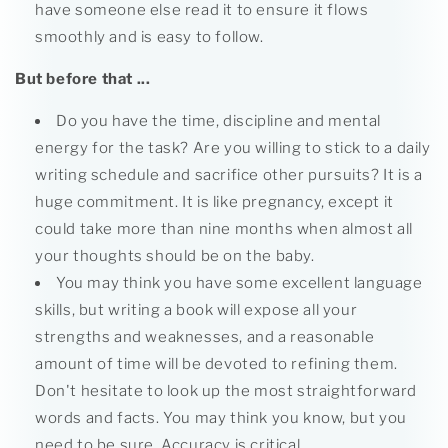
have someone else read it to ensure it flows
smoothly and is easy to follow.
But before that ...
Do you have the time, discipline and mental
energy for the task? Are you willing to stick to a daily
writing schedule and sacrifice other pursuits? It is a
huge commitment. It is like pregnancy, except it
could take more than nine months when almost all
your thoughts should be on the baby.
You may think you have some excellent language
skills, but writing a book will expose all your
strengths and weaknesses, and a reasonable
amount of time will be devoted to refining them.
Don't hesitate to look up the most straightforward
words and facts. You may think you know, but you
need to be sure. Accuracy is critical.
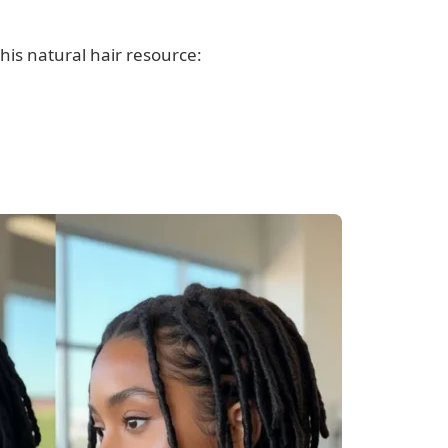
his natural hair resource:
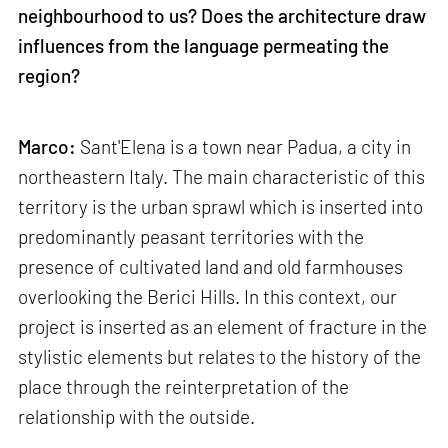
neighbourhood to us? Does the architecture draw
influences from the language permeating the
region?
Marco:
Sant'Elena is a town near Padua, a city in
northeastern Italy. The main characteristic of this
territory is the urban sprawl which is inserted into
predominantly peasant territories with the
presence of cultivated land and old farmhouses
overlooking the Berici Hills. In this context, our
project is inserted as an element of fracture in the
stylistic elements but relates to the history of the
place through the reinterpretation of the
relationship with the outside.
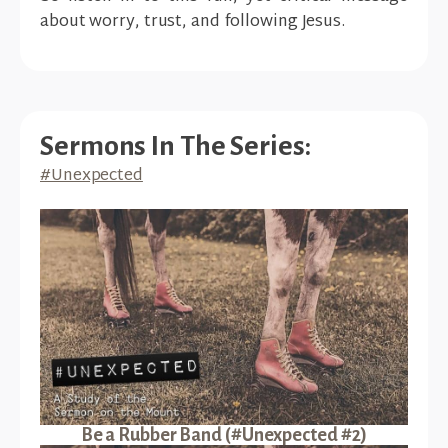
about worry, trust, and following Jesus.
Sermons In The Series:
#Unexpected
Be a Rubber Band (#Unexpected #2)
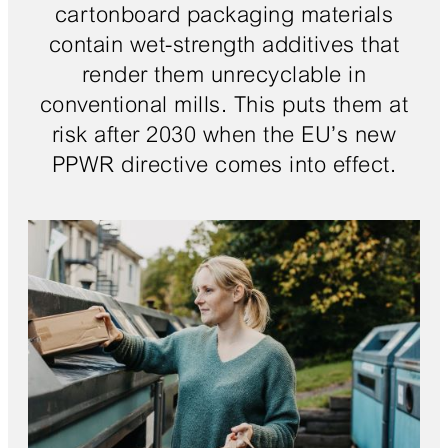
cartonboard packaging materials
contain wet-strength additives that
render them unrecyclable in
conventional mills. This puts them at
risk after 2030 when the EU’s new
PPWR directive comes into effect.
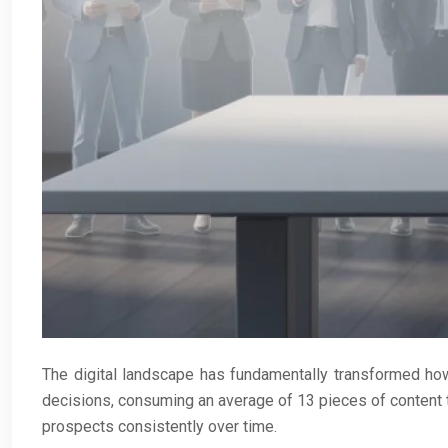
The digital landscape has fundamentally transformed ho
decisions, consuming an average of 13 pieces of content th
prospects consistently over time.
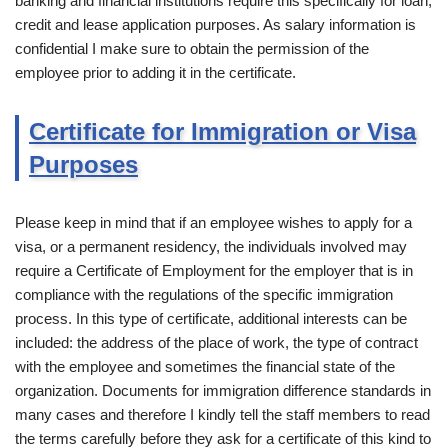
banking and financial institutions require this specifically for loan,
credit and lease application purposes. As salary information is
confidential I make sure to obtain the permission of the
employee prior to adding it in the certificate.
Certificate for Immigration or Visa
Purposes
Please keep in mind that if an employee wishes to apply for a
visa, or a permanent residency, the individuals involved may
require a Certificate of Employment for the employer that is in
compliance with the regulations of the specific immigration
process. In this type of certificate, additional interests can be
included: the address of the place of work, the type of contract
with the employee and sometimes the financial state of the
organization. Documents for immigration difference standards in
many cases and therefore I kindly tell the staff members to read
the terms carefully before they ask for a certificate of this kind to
····················
Starting at the line containing "words and facts." and stopping at the line containing "Please keep in", output each line exactly as it appears above. Leave out the pictures.

§ Finished exercise:
words and facts. You may think you know, but you
need to be sure. Accuracy is critical.
his natural hair resource:
neighbourhood to us? Does the architecture draw
influences from the language permeating the
region?
Marco:
Sant'Elena is a town near Padua, a city in
northeastern Italy. The main characteristic of this
territory is the urban sprawl which is inserted into
predominantly peasant territories with the
presence of cultivated land and old farmhouses
overlooking the Berici Hills. In this context, our
project is inserted as an element of fracture in the
stylistic elements but relates to the history of the
place through the reinterpretation of the
relationship with the outside.
about worry, trust, and following Jesus.
Sermons In The Series:
#Unexpected
Be a Rubber Band (#Unexpected #2)
cartonboard packaging materials
contain wet-strength additives that
render them unrecyclable in
conventional mills. This puts them at
risk after 2030 when the EU’s new
PPWR directive comes into effect.
The digital landscape has fundamentally transformed ho
decisions, consuming an average of 13 pieces of content th
prospects consistently over time.
banking and financial institutions require this specifically for loan,
credit and lease application purposes. As salary information is
confidential I make sure to obtain the permission of the
employee prior to adding it in the certificate.
Certificate for Immigration or Visa
Purposes
Please keep in mind that if an employee wishes to apply for a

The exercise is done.